Wednesday, January 10, 2007

Torres del Paine -- The Torres and the Meadows of the East Side

This section covers our side trip to see las Torres (for which the park is named), as well as our trek through the east side of the park (days 1 - 3 of our hike).

We approach the park under blessed conditions--here you see Las Torres (the towers) in the center, guarded by many other peaks, looking out over the dry, east side as we arrive by bus. We also saw flamingos in this lake! Our first day was to a camp just below Las Torres, where we spent New Year´s Eve. On New Year´s Day we awoke to mist and drizzle--not too surprising in this land of changeable weather. We hiked up to the lookout point and were happy just to see the Torres out, even in the mist. As it turned out, this was one of only two nights of rain (and the second was sleet...just below Jon Garner Pass...so I´m not sure it counts, but that is getting to the west side and is Michael´s tale to tell.)
Our second day was spent traversing the side slopes of the Patagonian steppe.
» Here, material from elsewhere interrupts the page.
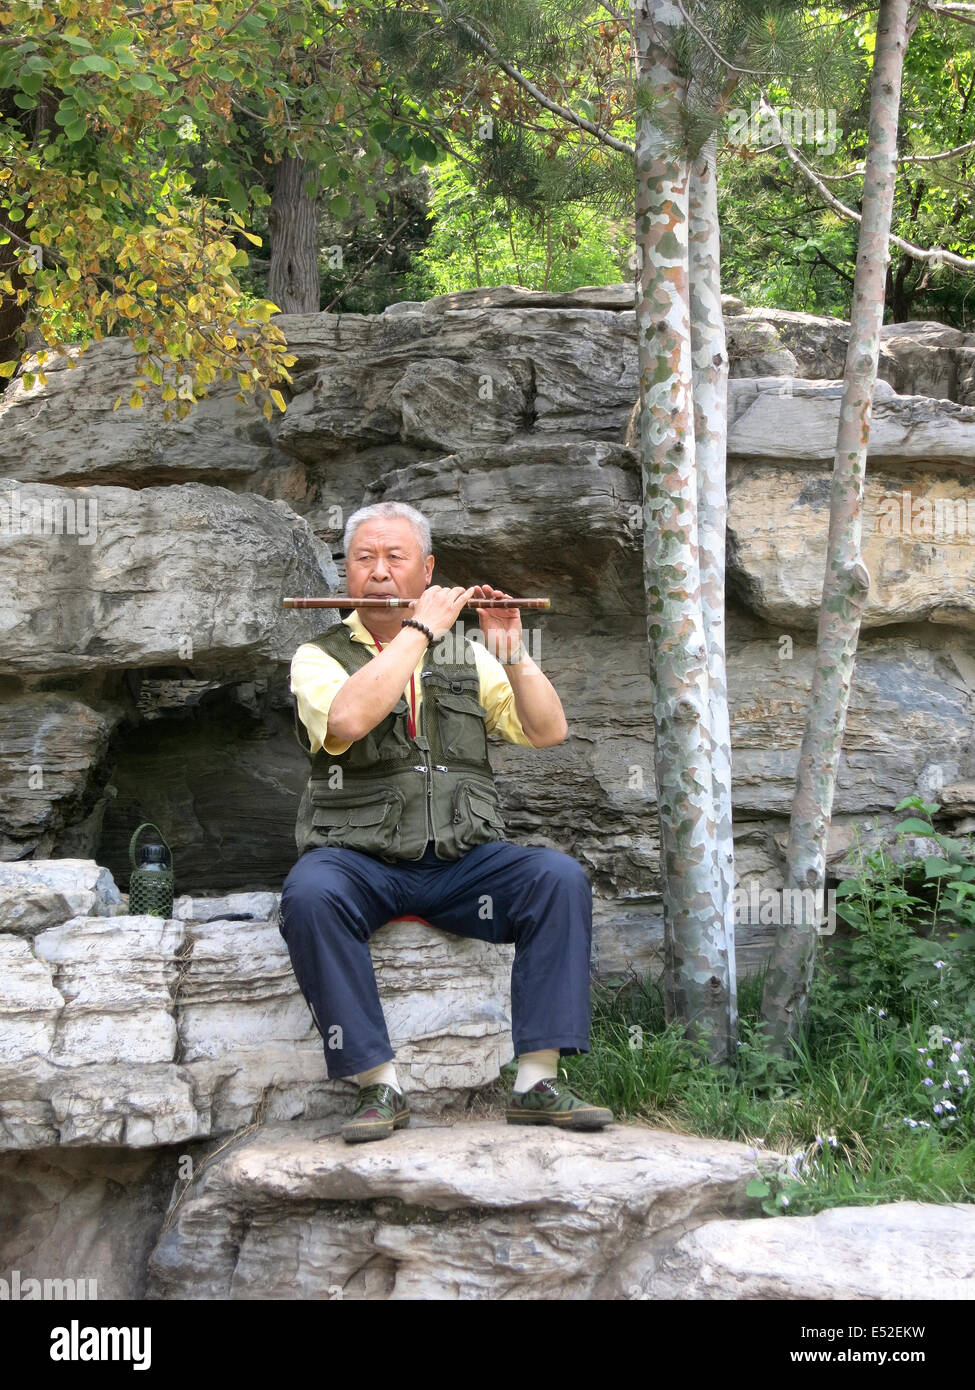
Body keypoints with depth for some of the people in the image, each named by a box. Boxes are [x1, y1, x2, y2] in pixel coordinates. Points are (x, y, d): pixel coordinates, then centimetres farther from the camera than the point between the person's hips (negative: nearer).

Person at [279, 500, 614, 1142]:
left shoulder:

Here the Rio Paine comes into view...and in the valley the start of the many fields of daisies, meadows, and fine views of the milky, glacial fed river.

A close-up encounter with another Patagonia local--a very curious and friendly horse. We were an hour from camp at 8:30 at night, and we so wanted to throw our packs onto the horses and let someone else bear our heavy loads. Instead we trudged onward, but our spirts were lifted by our meeting.


Typical east side vegetation--puffy looking clumps of light green bushes. Don´t be fooled--the plants of the dry east side are frequently spiny, and must be very tough to put up with the dry and very windy conditions. The little speck in the background is Michael cresting this little pass. On the other side awaited awesome views of Lago Paine and many peaks, but we were also assaulted by massive wind gusts here, as if Patagnoia was saying,¨"You want to see these views! You are going to work for it!!" If you have ever had the snot and spit blown from your nose and mouth, if you have walked on the side of a slope leaning downhill and not fallen over because the wind held you up, if you have almost suffocated on your own breathe until you learned to hold your hand over your mouth so that you could breathe out...then you will understand what the wind of Patagonia is like. And don´t forget about the spiney plants--you´d better make sure you are not near a cluster of that when the wind knocks you off your feet...






Our third night´s camp lies in the valley below... a welcome sight after another long day. This camp sits on Lago Dickenson, with the Hielo Sur (southern continental ice field) beginning just in the valley to the right. The next day we would turn left up the Valle de los Perros (Valley of the Dogs, so named because a sheep herder´s dogs once drowned in its turbulent waters) and leave the meadows and dry east side vegetation behind.